> **Tasks to perform**:
1. In the literacy essay, books published after what year did the writer limit the library search to?
2. From the literacy essay, pull out the part that opens with the words containing "The next resource" and closes with "qualitative, and pluralistic.", copying it word for word.

> **Selected extract**:
#####

Who is Teaching Whom?

The purpose of this research project is to review the current literature about the use of new digital media (NDM) in the writing classroom.  I think it is fair to say that the term literacy has changed in recent years due in large part to advancements in computer technology.  What did it mean to be literate a hundred years ago?  Being literate a hundred years ago meant the ability to read and understand text from a book, newspaper, or magazine and the ability to write text, more than likely by hand, on a piece of paper.  Then, about fifty years ago, the first computer was invented and the term literacy began to change.

As I was looking for resources to use to write this report one of my first search locations was the university library.  I noticed several books about teaching and new technology.  Many of these books were written in the 1990s.  As I scanned these books I noticed that many of the topics were rather outdated, so I limited my search to books that were published after the year 2000.

The first resource I will be reviewing is the book, “Blogs, Wikis, Podcasts, and Other Powerful Web Tools for Classrooms” by Will Richardson.  This book was a recommended resource in the composition and rhetoric class I am taking this semester.

The next resource in this review is an article concerning the definition of literacy and how the meaning of literacy shapes how the educational system responds to the need to educate students to become literate in society today.  “Defining Literacy: Paradise, Nightmare or Red Herring?” by Peter Roberts compares three definitions of literacy: quantitative, qualitative, and pluralistic.

#####

> **Information shown**:
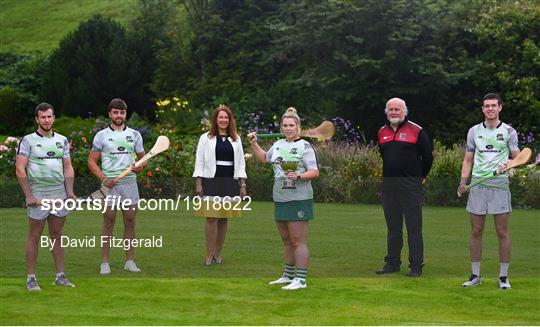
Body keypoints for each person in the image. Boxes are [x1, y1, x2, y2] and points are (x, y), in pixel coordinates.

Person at [248, 107, 319, 290]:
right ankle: (288, 276)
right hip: (280, 197)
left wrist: (299, 177)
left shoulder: (305, 146)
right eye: (285, 125)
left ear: (298, 126)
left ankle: (300, 280)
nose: (287, 128)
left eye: (291, 125)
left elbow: (314, 171)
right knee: (286, 240)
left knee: (298, 240)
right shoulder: (278, 144)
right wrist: (254, 143)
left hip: (299, 198)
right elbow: (265, 158)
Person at [457, 93, 520, 289]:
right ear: (483, 109)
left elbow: (519, 158)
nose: (490, 109)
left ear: (500, 107)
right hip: (478, 185)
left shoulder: (509, 131)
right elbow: (468, 160)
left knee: (502, 231)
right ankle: (475, 275)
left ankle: (503, 277)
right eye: (487, 106)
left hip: (500, 185)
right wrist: (463, 181)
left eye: (494, 105)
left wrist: (509, 165)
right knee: (476, 231)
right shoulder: (474, 131)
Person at [15, 103, 76, 291]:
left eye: (49, 117)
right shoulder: (28, 141)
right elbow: (20, 168)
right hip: (38, 193)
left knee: (57, 235)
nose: (46, 120)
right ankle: (31, 279)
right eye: (43, 117)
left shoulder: (62, 141)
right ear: (37, 119)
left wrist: (70, 192)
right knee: (35, 235)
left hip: (59, 193)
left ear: (54, 118)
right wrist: (29, 195)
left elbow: (67, 167)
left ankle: (60, 276)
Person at [376, 97, 433, 277]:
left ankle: (416, 266)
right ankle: (392, 263)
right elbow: (384, 156)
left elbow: (428, 158)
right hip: (389, 189)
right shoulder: (382, 132)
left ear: (404, 111)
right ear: (387, 112)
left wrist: (420, 177)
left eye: (397, 109)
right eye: (391, 109)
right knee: (393, 229)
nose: (394, 112)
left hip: (411, 188)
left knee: (414, 229)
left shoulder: (417, 131)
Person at [88, 98, 145, 274]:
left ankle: (130, 261)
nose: (119, 115)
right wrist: (104, 179)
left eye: (122, 112)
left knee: (130, 222)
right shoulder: (101, 136)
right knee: (108, 222)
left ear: (125, 114)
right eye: (115, 112)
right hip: (109, 185)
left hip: (129, 184)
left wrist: (139, 166)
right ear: (110, 114)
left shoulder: (135, 135)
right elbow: (91, 161)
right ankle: (104, 262)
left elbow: (143, 159)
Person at [193, 105, 247, 266]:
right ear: (215, 120)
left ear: (229, 120)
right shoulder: (206, 138)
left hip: (229, 181)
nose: (223, 120)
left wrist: (242, 184)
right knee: (211, 219)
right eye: (220, 117)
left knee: (224, 219)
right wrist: (198, 182)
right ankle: (208, 255)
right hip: (211, 180)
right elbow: (200, 161)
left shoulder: (236, 138)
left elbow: (241, 163)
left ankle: (218, 253)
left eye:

#####

> **Expected results**:
1. Books published after the year 2000.

2.
The next resource in this review is an article concerning the definition of literacy and how the meaning of literacy shapes how the educational system responds to the need to educate students to become literate in society today.  “Defining Literacy: Paradise, Nightmare or Red Herring?” by Peter Roberts compares three definitions of literacy: quantitative, qualitative, and pluralistic.